### TASK MATERIAL ###

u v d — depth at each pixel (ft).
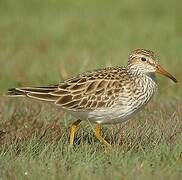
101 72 46.93
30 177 39.75
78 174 39.88
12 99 60.08
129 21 99.25
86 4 109.19
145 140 46.73
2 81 66.85
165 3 109.19
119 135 47.88
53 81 67.31
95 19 100.22
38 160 42.63
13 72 72.08
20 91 46.14
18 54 81.20
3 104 58.75
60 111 53.88
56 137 47.83
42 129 49.34
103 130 49.29
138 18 101.09
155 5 108.27
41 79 67.92
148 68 46.42
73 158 42.91
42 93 46.14
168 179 39.24
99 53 80.28
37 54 81.76
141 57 46.39
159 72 46.78
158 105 57.47
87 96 45.83
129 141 46.47
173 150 43.93
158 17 101.81
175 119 51.42
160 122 50.44
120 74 46.60
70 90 46.06
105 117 46.32
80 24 96.99
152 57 46.62
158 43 85.76
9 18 99.96
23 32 93.20
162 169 40.91
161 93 64.18
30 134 48.21
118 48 84.23
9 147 45.14
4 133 48.26
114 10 105.91
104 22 98.32
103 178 38.96
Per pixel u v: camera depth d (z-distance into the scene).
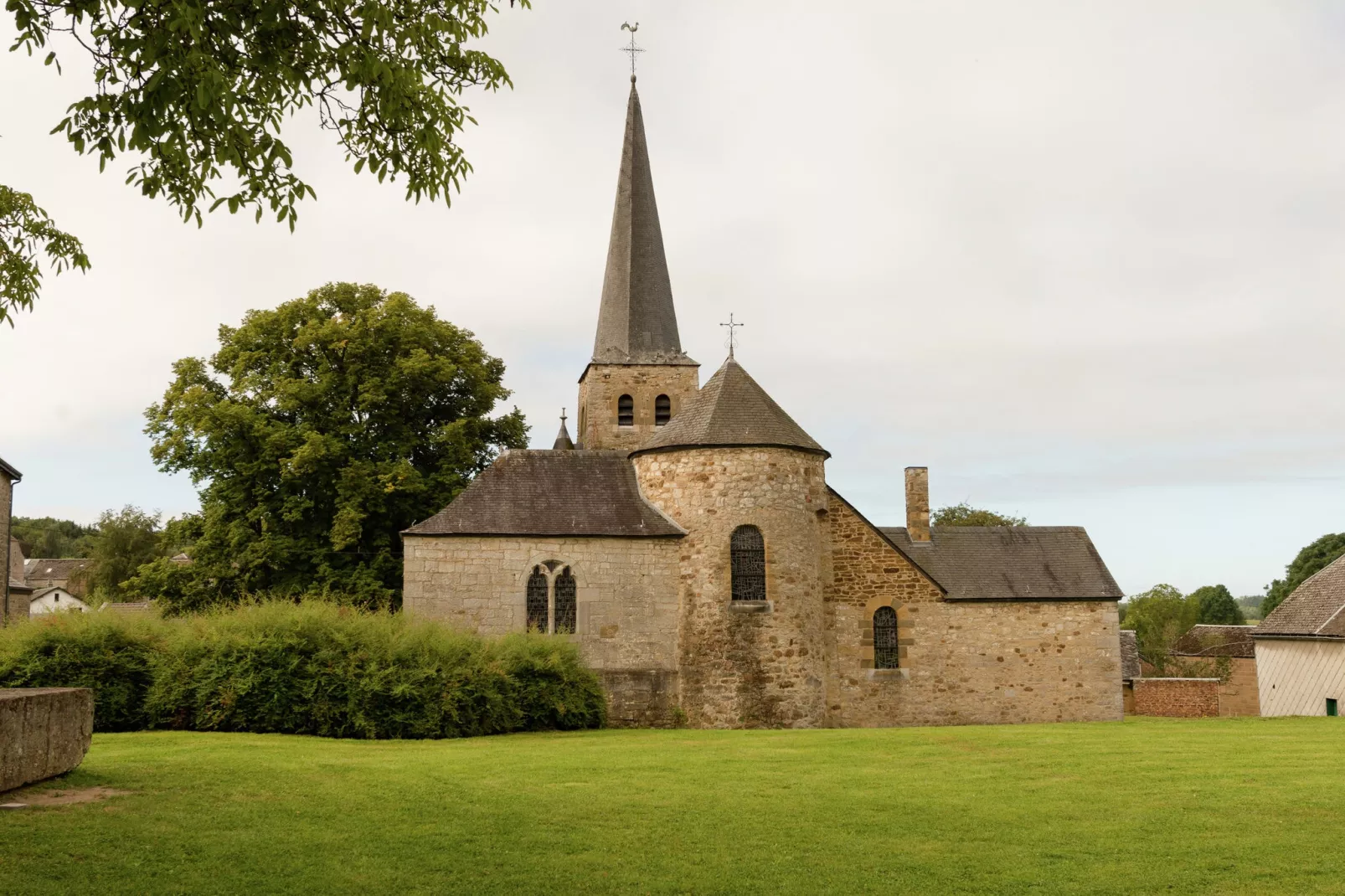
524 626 25.53
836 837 10.09
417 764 14.46
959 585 30.02
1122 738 18.33
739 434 26.58
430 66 10.80
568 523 26.27
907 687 28.89
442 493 32.62
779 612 25.88
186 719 19.53
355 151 10.95
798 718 25.58
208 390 33.31
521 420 37.28
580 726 22.47
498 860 9.11
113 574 65.12
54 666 18.94
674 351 43.03
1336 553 67.44
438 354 34.16
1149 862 9.16
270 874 8.49
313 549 31.53
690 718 25.28
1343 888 8.36
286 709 19.38
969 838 10.05
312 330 32.28
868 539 29.31
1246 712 43.97
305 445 29.94
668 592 26.19
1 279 12.73
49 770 11.45
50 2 9.09
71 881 8.03
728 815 11.02
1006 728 21.66
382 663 19.84
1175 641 58.69
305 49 9.55
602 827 10.39
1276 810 11.19
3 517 36.66
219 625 20.42
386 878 8.51
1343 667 32.16
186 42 9.05
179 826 9.79
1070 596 30.06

###

WHAT THE EXERCISE ASKS
Count every line of the material above that includes "depth", giving the total without any other words.

ANSWER TO THIS PROBLEM
2